Chaque jour en marge de mes consultations au cabinet, je me munis de ma mallette et je prends ma voiture pour effectuer mes visites à domicile. Je l’appelle encore « ma tournée » comme les médecins de famille d’hier.

J’aime ces visites à domicile parce qu’au chevet de mes patients dépendants et âgés j’ai le sentiment d’œuvrer activement au sein de la société en évitant hospitalisation ou institutionnalisation, en maintenant un lien social, en laissant ouvert pour ces personnes un choix de vie. Car je fais partie de la chaîne qui permet à ces personnes de rester chez elles.
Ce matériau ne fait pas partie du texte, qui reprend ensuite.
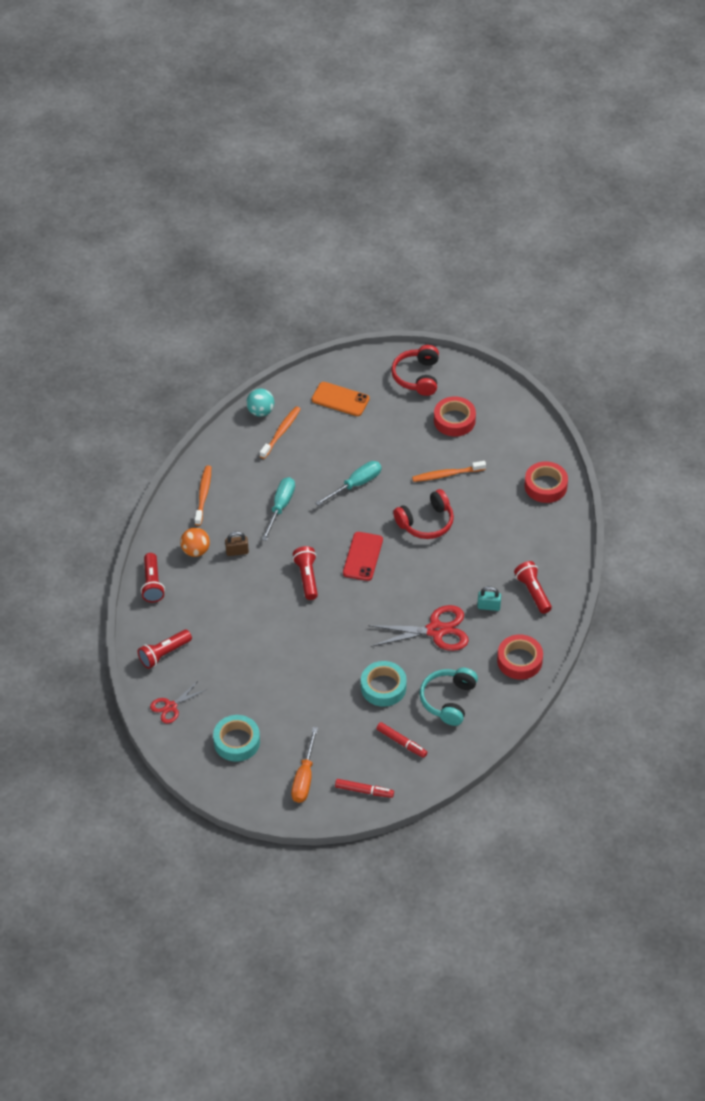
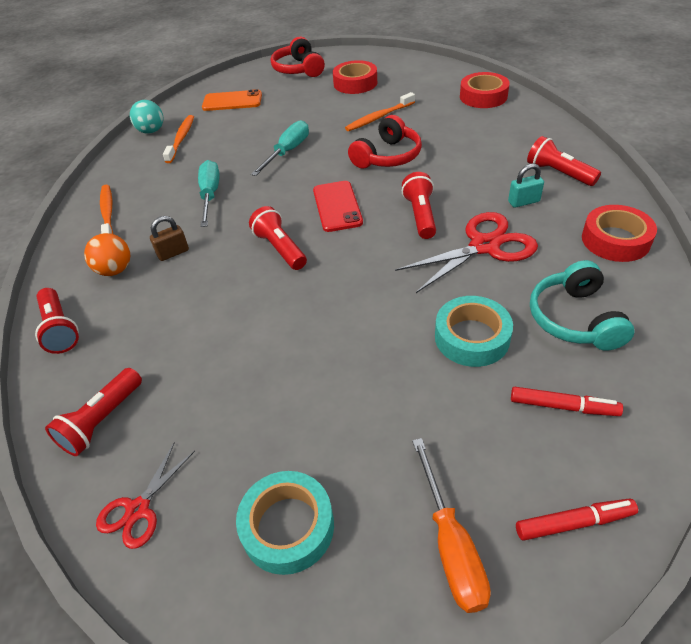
camera: 20 degrees left, 5 degrees down
(413, 588) = (420, 215): none -> red flashlight

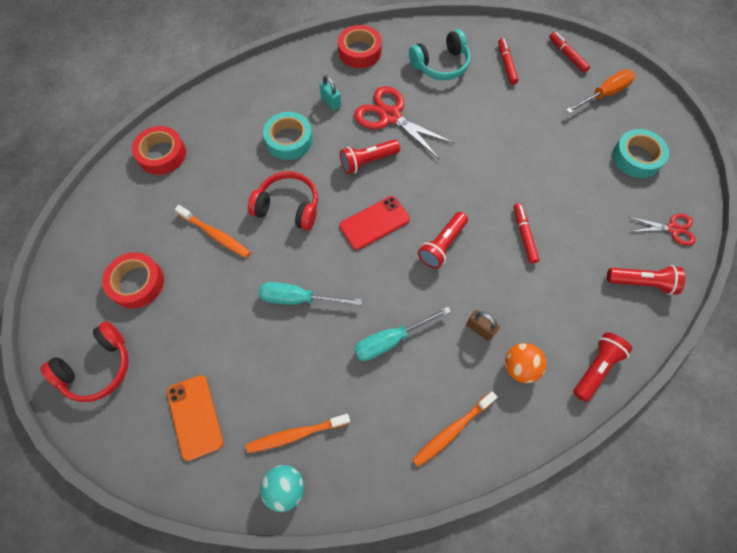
camera: 115 degrees left, 20 degrees up
(246, 321) = (524, 235): none -> red marker
(472, 337) = (477, 108): turquoise tape -> turquoise tape (289, 140)
(558, 173) = (287, 86): red flashlight -> none

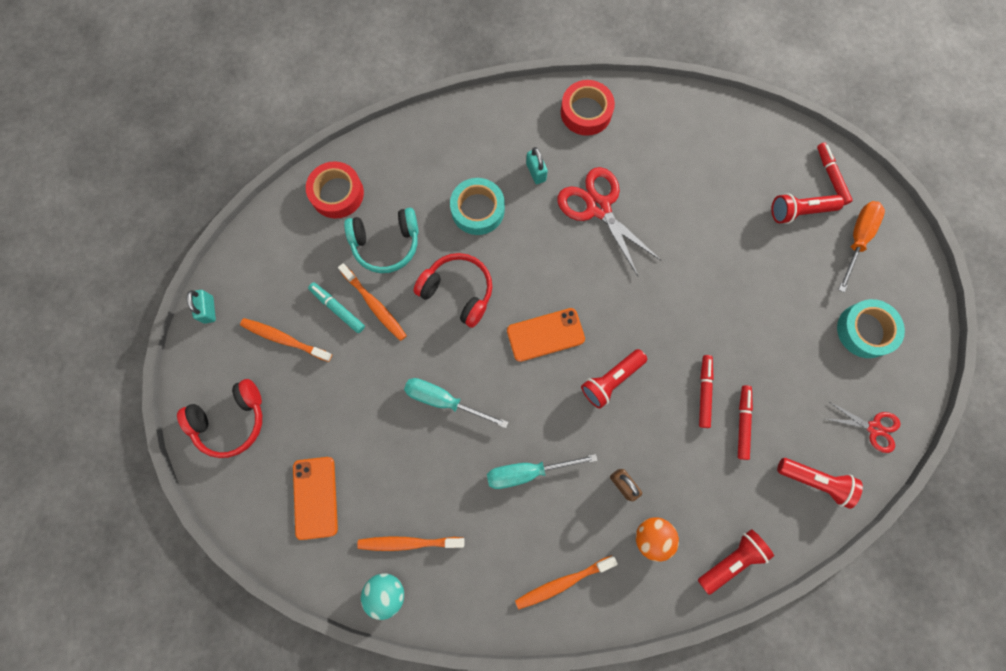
camera: 15 degrees right, 10 degrees up
(59, 275) = (209, 310): none -> turquoise padlock
(137, 283) = (284, 339): red tape -> orange toothbrush
(182, 246) = (338, 309): none -> turquoise marker
(367, 161) = (558, 258): red flashlight -> red flashlight (799, 211)
(374, 223) = (545, 335): red phone -> orange phone
(441, 65) = (675, 153): turquoise headphones -> turquoise headphones (386, 244)
(506, 64) = (753, 171): red marker -> red marker (742, 423)
(604, 94) = (857, 239): orange screwdriver -> orange screwdriver turned 45 degrees counterclockwise

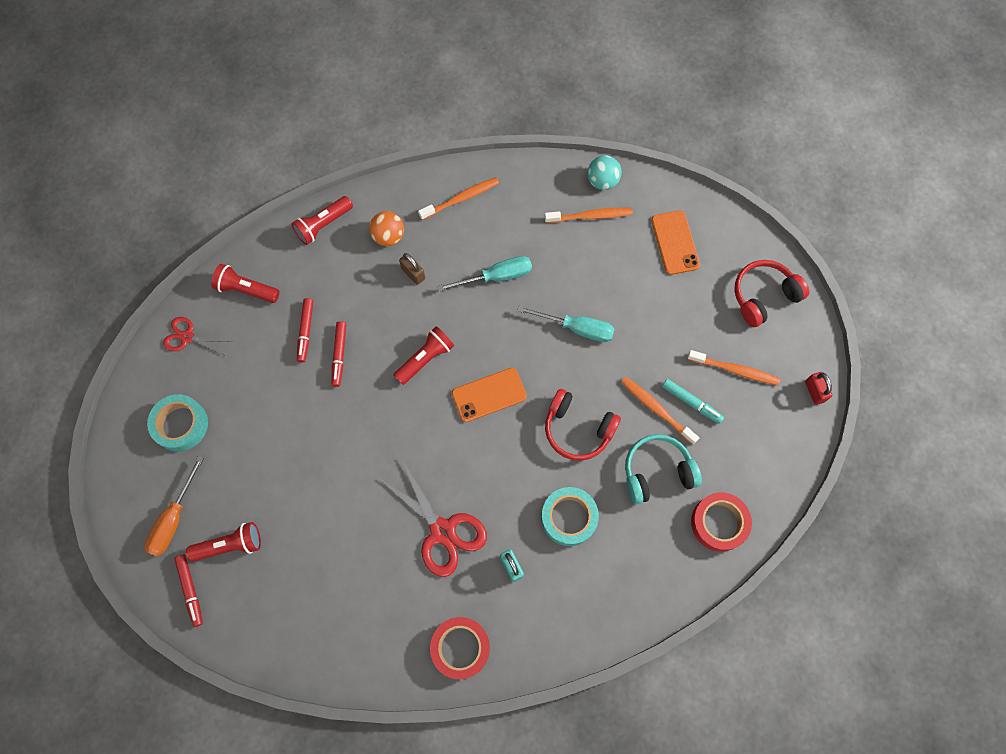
camera: 175 degrees right, 5 degrees down
(209, 310) = (814, 391): turquoise padlock -> red padlock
Nous assumons avec constance cet acte complexe et long qui reste malheureusement insuffisamment valorisé eu égard au temps passé, au service rendu à la société, à l’énergie déployée pour la coordination avec les autres professionnels de santé intervenant à domicile (infirmiers, kinésithérapeutes, auxiliaires de vie, etc.) et au nécessaire temps de dialogue avec les proches … On est loin du compte quand on est réglés 35 euros !

Ce tarif encore insuffisant n’est malheureusement pas le seul obstacle à la visite à domicile. Certaines municipalités veulent désormais réglementer et taxer le stationnement des médecins dans l’exercice de leur métier. Comment peut-on prôner d’un côté l’amélioration de l’accès aux soins et d’un autre côté mettre en place des mesures coercitives freinant la réalisation des soins à domicile pour les plus fragiles ?

Confrontés à ces multiples freins, les médecins généralistes sont tentés de délaisser la visite à domicile. L’assurance maladie, les pouvoirs publics vont devoir, dans ce domaine comme dans tant d’autres, se poser les bonnes questions : La visite à domicile, spécificité française, dont le nombre ne cesse de diminuer depuis des années, doit-elle disparaître ? Doit-elle être maintenue ? Est-ce un acte utile ? Est-ce une réponse adaptée à l’isolement des personnes âgées et dépendantes ? Et cet acte médical est-il simple ou complexe ?
Un début de reconnaissance de l’utilité et de la complexité de la visite est reconnu par l’assurance maladie qui a créé la visite longue, des visites spécifiques post hospitalisations. Mais dans un cadre trop restreint.

Pour MG France il n’y a pas de visite simple, facile. La visite du médecin généraliste traitant chez les patients dépendants doit être honorée au niveau de la VL, 56 euros aujourd’hui. C’est une partie de la réponse à l’isolement des patients, à la prise en charge adaptée des personnes les plus fragiles, à la désertification médicale. C’est un acte typique du médecin généraliste français, la réponse sociale et médicale à de multiples situations.
N’attendons pas qu’il soit trop tard.